Sunday, January 22, 2012

The Path to Fiscal Sanity - Stop Spending What We Don't Have!

The Greeks, the Italians and the Spanish don’t need to be told that.  They’re already paying a price for their profligate ways.  The cost for these countries to borrow more money is rising to high-risk levels (Greece is already there).  Because their economies are on the Euro, meaning they can’t simply print more currency on their own, there is a real possibility that they won’t be able to pay their debts.  In effect, they’ll be bankrupt.  Thus, lenders are demanding higher interest rates for loans which, in turn, makes repaying them more difficult.  
Nonetheless, these examples give little pause to President Obama and his congressional allies.  Demands for greater spending still mark the administration’s fiscal policies despite public relations claims to the contrary.

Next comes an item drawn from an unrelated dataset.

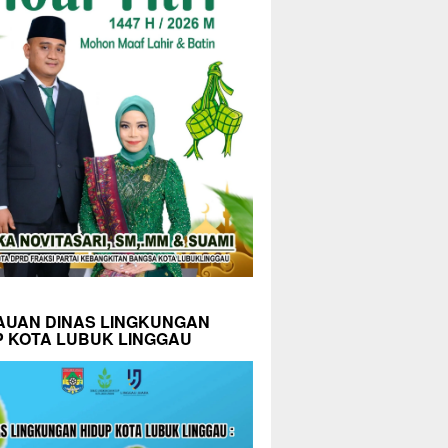
AUAN DINAS LINGKUNGAN
P KOTA LUBUK LINGGAU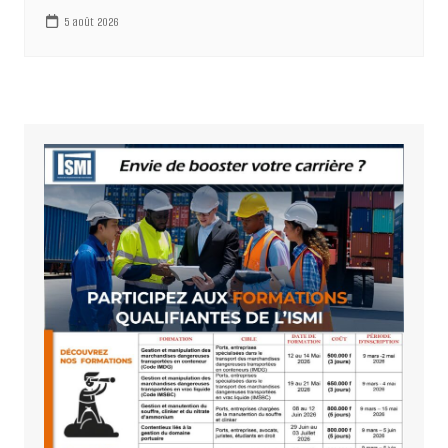
5 août 2026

Note the recent brouhaha over Congress’s “super budget” committee.  It floundered on the shoals of budget-cutting because Democrats refused to sanction significant reductions in government expenditures.  So our nation’s debt continues to mount. 
Are they so smug (or unconcerned?) to think that European examples of spending more than one takes in can’t lead to financial catastrophe here? 
A respected measurement to assess a nation’s financial health is to calculate debt as a percentage of the country’s gross domestic product  (GDP).  Last year Greece was at 166%.  Portugal and Ireland, other troubled economies, were 106% and 109% respectively.  The U.S.?  102%!
During the entire Twentieth Century, the GDP percentage in the U.S. exceeded 100% only during World War II (120% plus).  At the end of World War I, it was about 25%.  During the Vietnam War era, it was well under 50% and in 2001 the GDP ratio was only 56%.
Sure, the U.S. is not Europe.  We are attracting lenders willing to accept low interest rates because of our perceived national strength relative to others.  And we can always print more dollars to pay our bills (hyper-inflation, anyone?).
Does arrogance prevent some from recognizing that inevitably we, too, will pay a steep price for our profligate ways? 
An anonymous pundit overcome with common sense once remarked “to stop making the hole deeper, stop digging”.
Stop spending what we don’t have!
But today’s liberal is likely to respond “Don’t worry, we’re looking for the money tree”.